*** Data supplied ***
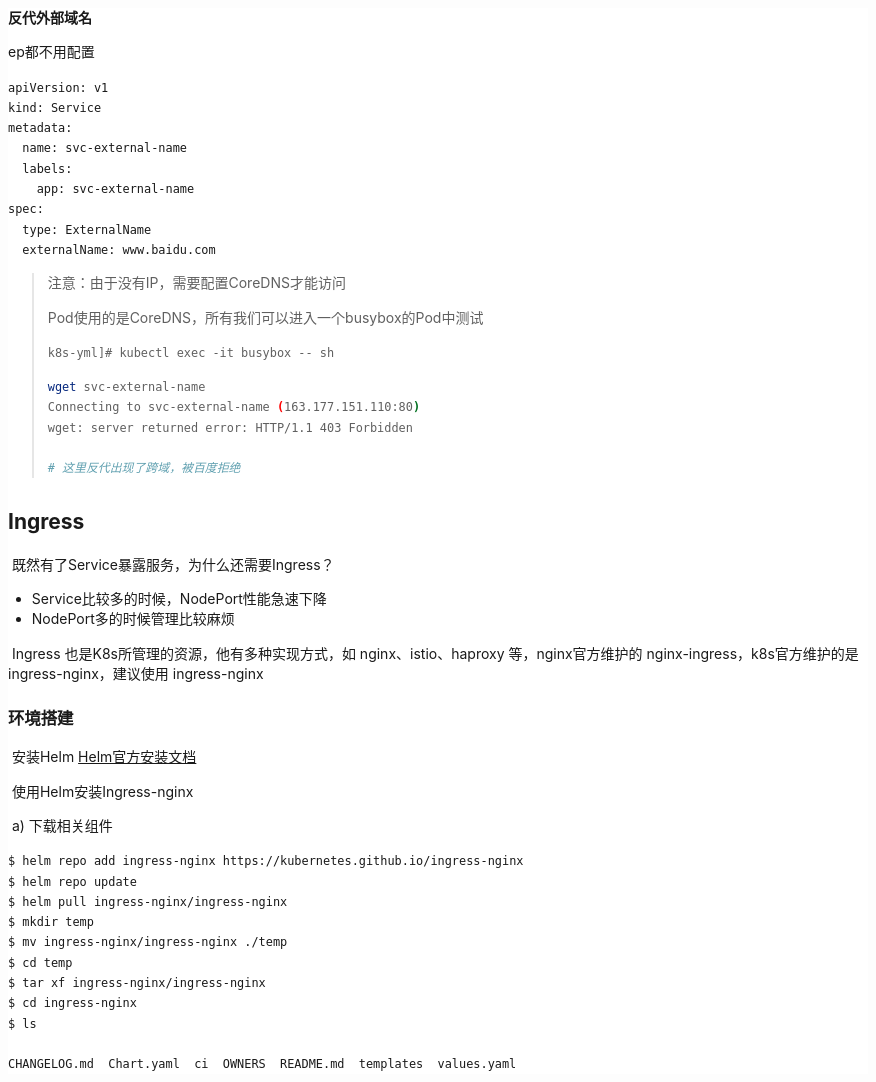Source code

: 

**反代外部域名**

ep都不用配置

```sh
apiVersion: v1
kind: Service
metadata:
  name: svc-external-name
  labels:
    app: svc-external-name
spec:
  type: ExternalName
  externalName: www.baidu.com
```

> 注意：由于没有IP，需要配置CoreDNS才能访问
>
> Pod使用的是CoreDNS，所有我们可以进入一个busybox的Pod中测试
>
> `k8s-yml]# kubectl exec -it busybox -- sh`
>
> ```sh
> wget svc-external-name
> Connecting to svc-external-name (163.177.151.110:80)
> wget: server returned error: HTTP/1.1 403 Forbidden
> 
> # 这里反代出现了跨域，被百度拒绝
> ```



## Ingress

​	既然有了Service暴露服务，为什么还需要Ingress？

- Service比较多的时候，NodePort性能急速下降
- NodePort多的时候管理比较麻烦


​	Ingress 也是K8s所管理的资源，他有多种实现方式，如 nginx、istio、haproxy 等，nginx官方维护的 nginx-ingress，k8s官方维护的是 ingress-nginx，建议使用 ingress-nginx



### 环境搭建

​	安装Helm	[Helm官方安装文档](https://helm.sh/zh/docs/intro/install/)

​	使用Helm安装Ingress-nginx

​	a) 下载相关组件

```sh
$ helm repo add ingress-nginx https://kubernetes.github.io/ingress-nginx
$ helm repo update
$ helm pull ingress-nginx/ingress-nginx
$ mkdir temp
$ mv ingress-nginx/ingress-nginx ./temp
$ cd temp
$ tar xf ingress-nginx/ingress-nginx
$ cd ingress-nginx
$ ls

CHANGELOG.md  Chart.yaml  ci  OWNERS  README.md  templates  values.yaml
```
*** End of Data supplied ***
**Task statement:**
Tally the lines of the data that include the word "nginx". Reply with the number only.

**Result of the task:**
7